Handle sparse files - Githubissues

clarfonthey commented 4 years ago

Because hexyl truncates repeating sections, it would be nice to be able to have hexyl quickly skip over these sections instead of scanning them byte-by-byte.

sharkdp commented 4 years ago

So this is a request for hexyl to be faster?

sharkdp commented 4 years ago

Closing for now, as it's unclear to me.

clarfonthey commented 4 years ago

Sorry I never got to this. And, well, yes.

All the major filesystems expose the concept of sparse files, where the file is fragmented on disk and entire sections are marked as being zeroes without actually being stored.

For example, take an 8GiB disk image that is freshly formatted from a zeroed-out disk, with one or two files written to it that are both a few KiB. The actual image will only take up a few KiB on disk because the OS simply marks the file as being all zero except for a few sections.

While hexyl going through the file naively would take several minutes of reading the zero bytes, ultimately it would truncate these sections in the actual output.
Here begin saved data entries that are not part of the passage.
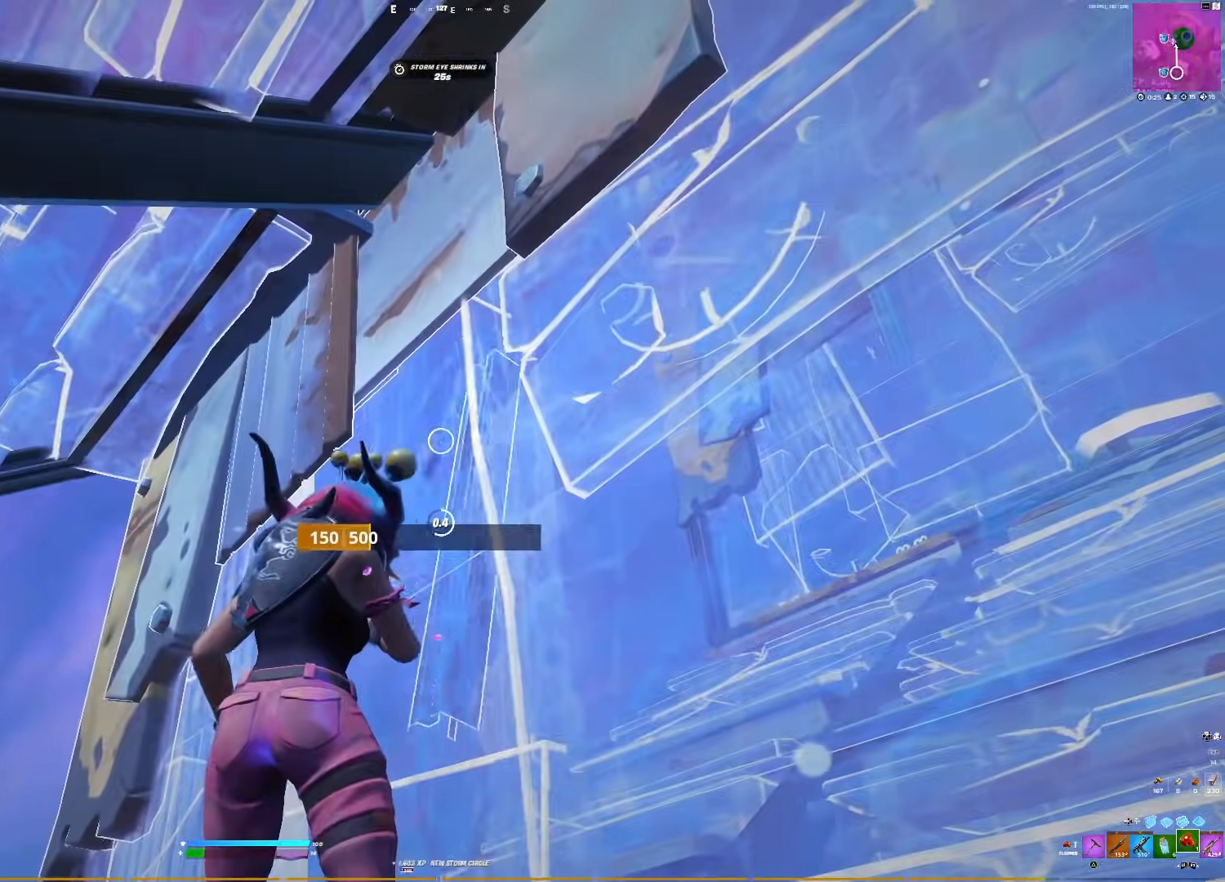
{"buttons": [], "right_stick": "center", "events": []}
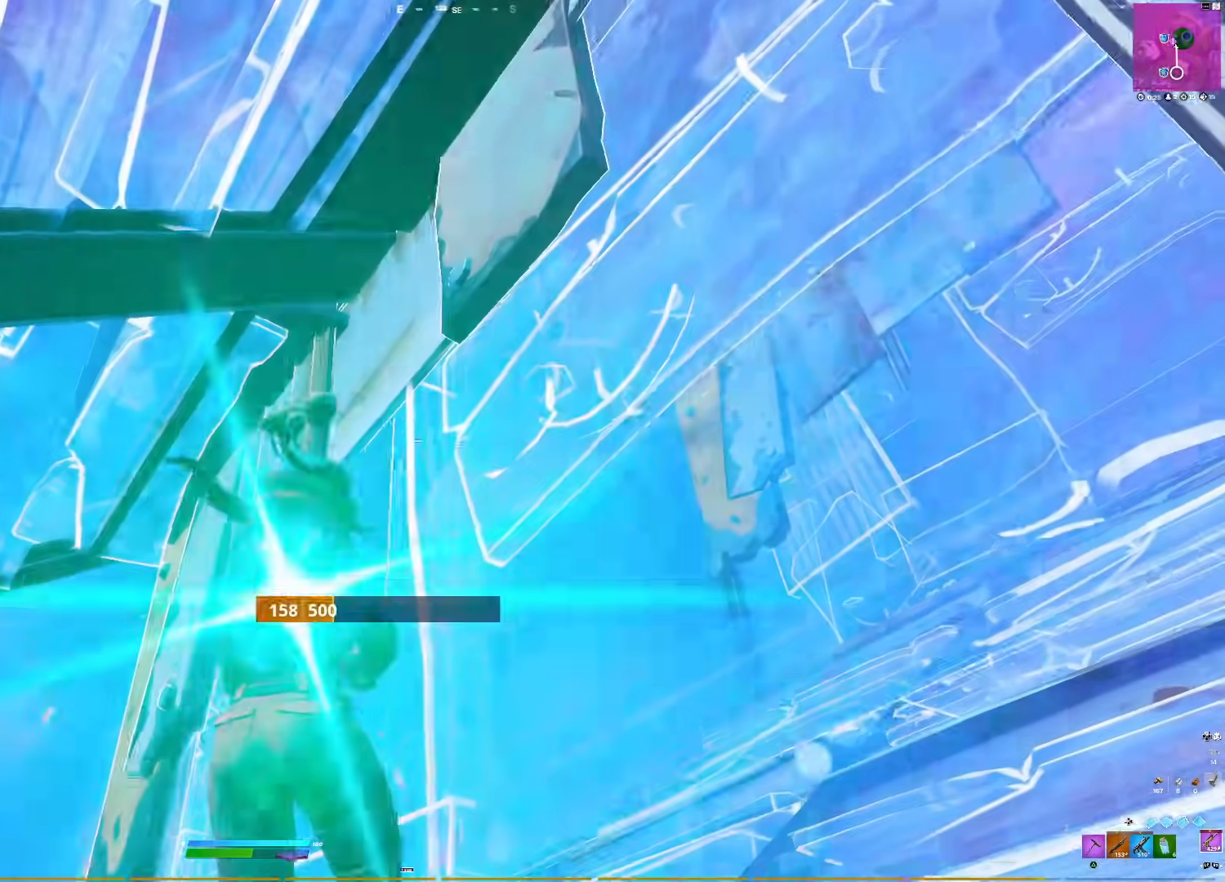
{"buttons": ["L2"], "right_stick": "center", "events": [[117, "right_stick", "up-left"], [283, "L2", "down"], [383, "L2", "up"], [400, "right_stick", "center"], [467, "L2", "down"]]}
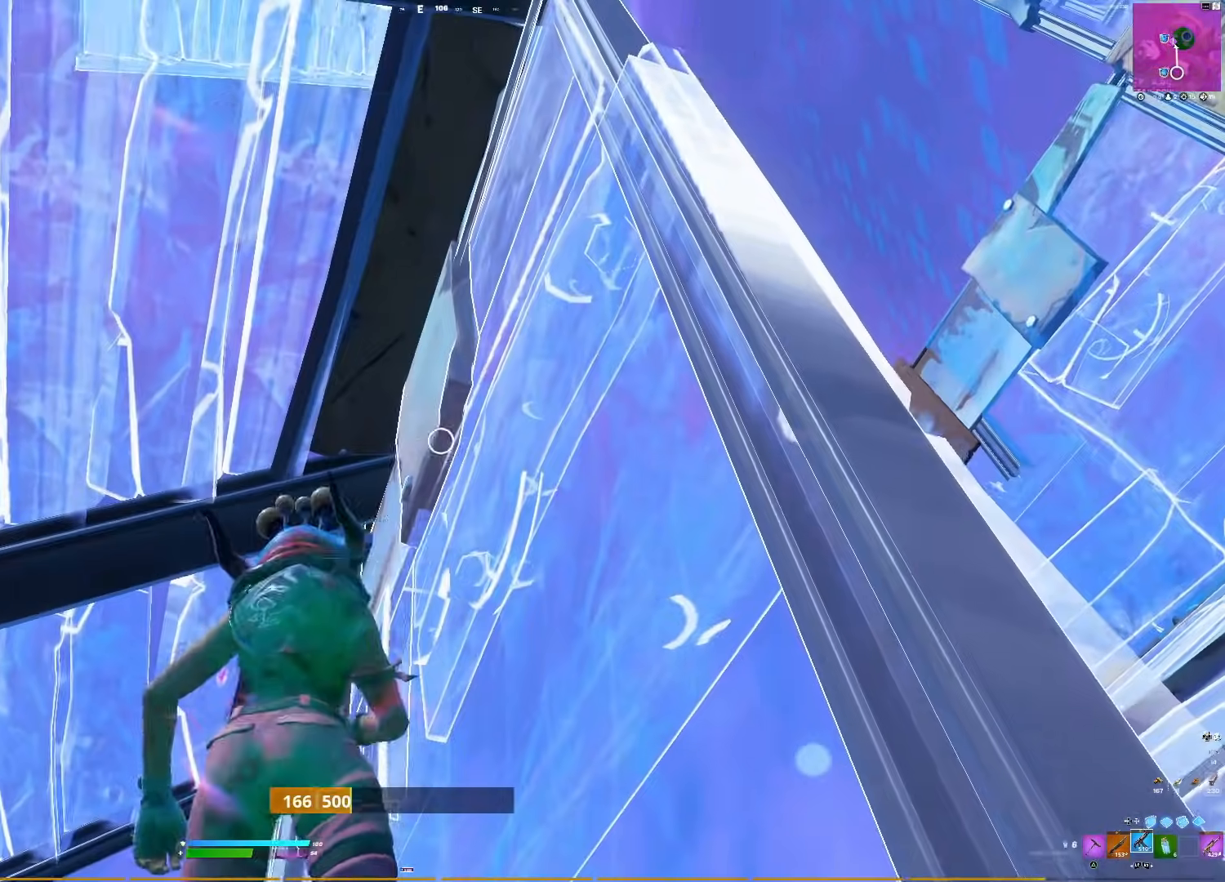
{"buttons": [], "right_stick": "down", "events": [[50, "L2", "up"], [133, "right_stick", "down"], [183, "right_stick", "down-left"], [367, "right_stick", "center"], [433, "right_stick", "down"]]}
Reading these files would become feasible if hexyl used the OS subroutines to query the file for its zero ranges, then used this information to skip reading those unnecessarily.

I should also add, on filesystems where sparse files, the system calls that request for zeroed out sections will just always return nothing, making any implementations not have to worry about those cases.
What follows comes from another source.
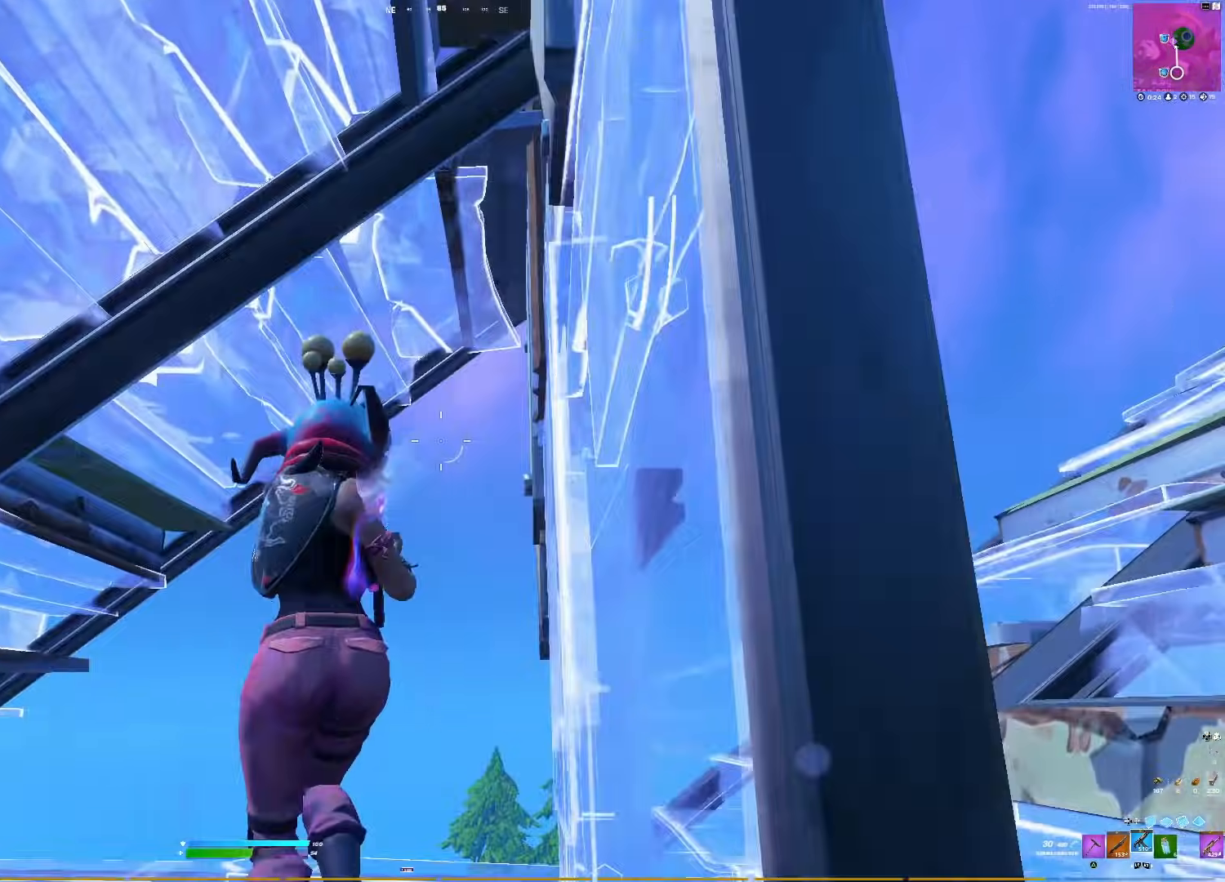
{"buttons": ["CIRCLE"], "right_stick": "center", "events": [[183, "L2", "down"], [250, "L2", "up"], [433, "right_stick", "center"], [467, "CIRCLE", "down"], [483, "CIRCLE", "up"], [483, "R1", "down"], [500, "CIRCLE", "down"], [500, "R1", "up"]]}
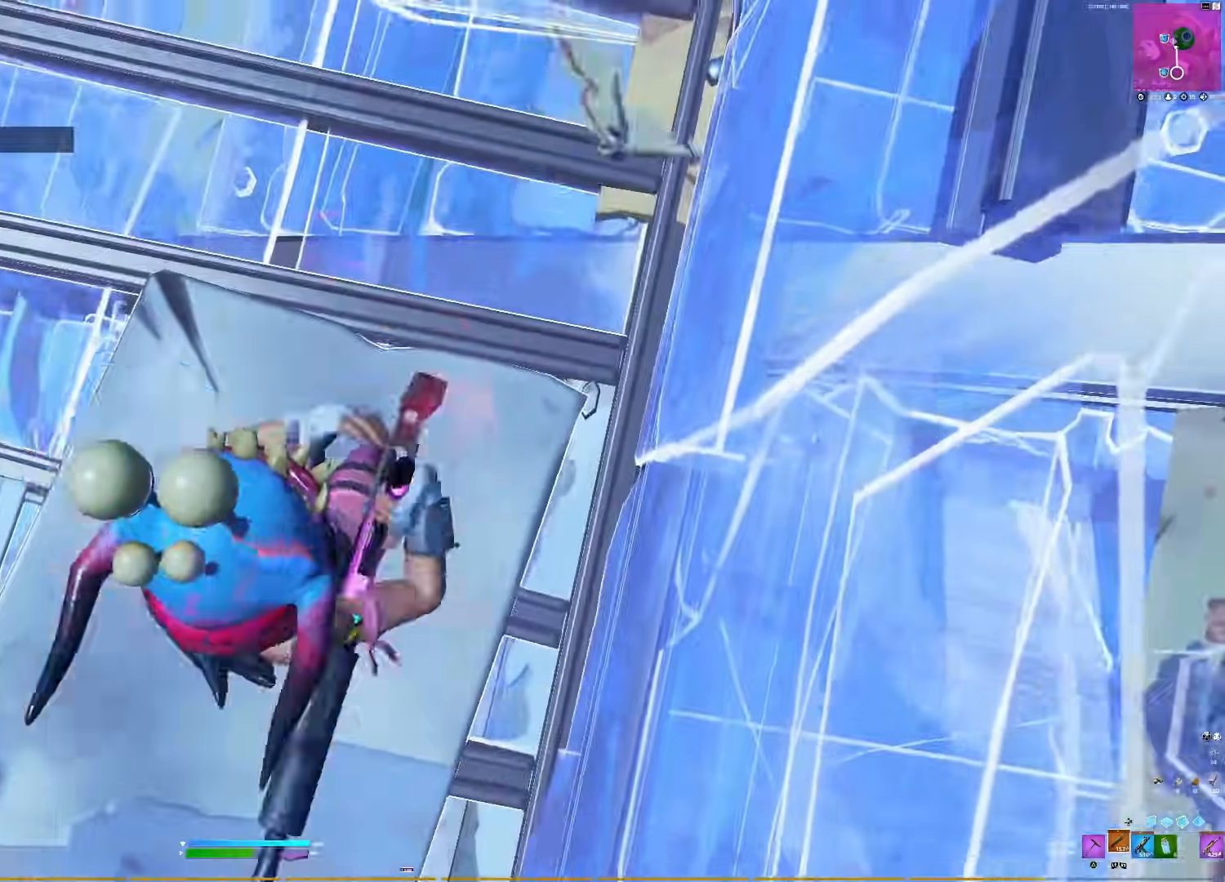
{"buttons": ["R1"], "right_stick": "down-left", "events": [[17, "CIRCLE", "up"], [167, "right_stick", "left"], [250, "right_stick", "up"], [433, "CIRCLE", "down"], [500, "CIRCLE", "up"], [500, "R1", "down"], [500, "right_stick", "down-left"]]}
sharifhsn commented 1 year ago

Unfortunately, due to the type signature of the print_all function, this isn't really possible. In order to access sparse file search on Windows and Linux (haven't checked MacOS) the data type must be a file. However, the print_all function accepts any type that implements Read, which makes it impossible to check whether it's reading a file or not. One way to change this is to make print_all accept the Input enum, but that would limit any generic usage of hexyl to read any data except a File or Stdin.

sharkdp commented 1 year ago

While hexyl going through the file naively would take several minutes of reading the zero bytes, ultimately it would truncate these sections in the actual output. Reading these files would become feasible if hexyl used the OS subroutines to query the file for its zero ranges, then used this information to skip reading those unnecessarily.

@clarfonthey Is this really the case? Can you provide any benchmark/timing results? Ideally, in a reproducable setup.

clarfonthey commented 1 year ago

I mean, it's pretty easy to just truncate -s 2G test and then run hexyl test to see that while the file takes up no space on disk, it will loop for quite a while.

sharkdp commented 1 year ago

Sure. I was questioning if it is really taking several minutes or not. In fact, for an 8G sparse file, hexyl takes 5.329 s ± 0.042 s (benchmark below).

But okay, the problem is real. If not for 8G, then for 800G. And I trust you that this is a valid use case.

So the next question is: how could we potentially implement this (ignoring for now what @sharifhsn talked about above). Would the idea be to do something like the following?

If we are in squeezing mode (i.e. we already detected a "full line" of zeros), and haven't read any data for X bytes: switch to a special "fast-forward" mode which would call lseek(2) with the current position as the offset parameter and whence = SEEK_DATA to jump over the hole?

(since that call could 'fail' silently and simply return the current position, we would have to make sure to only switch into fast-forward mode once until we continue to find non-zero bytes)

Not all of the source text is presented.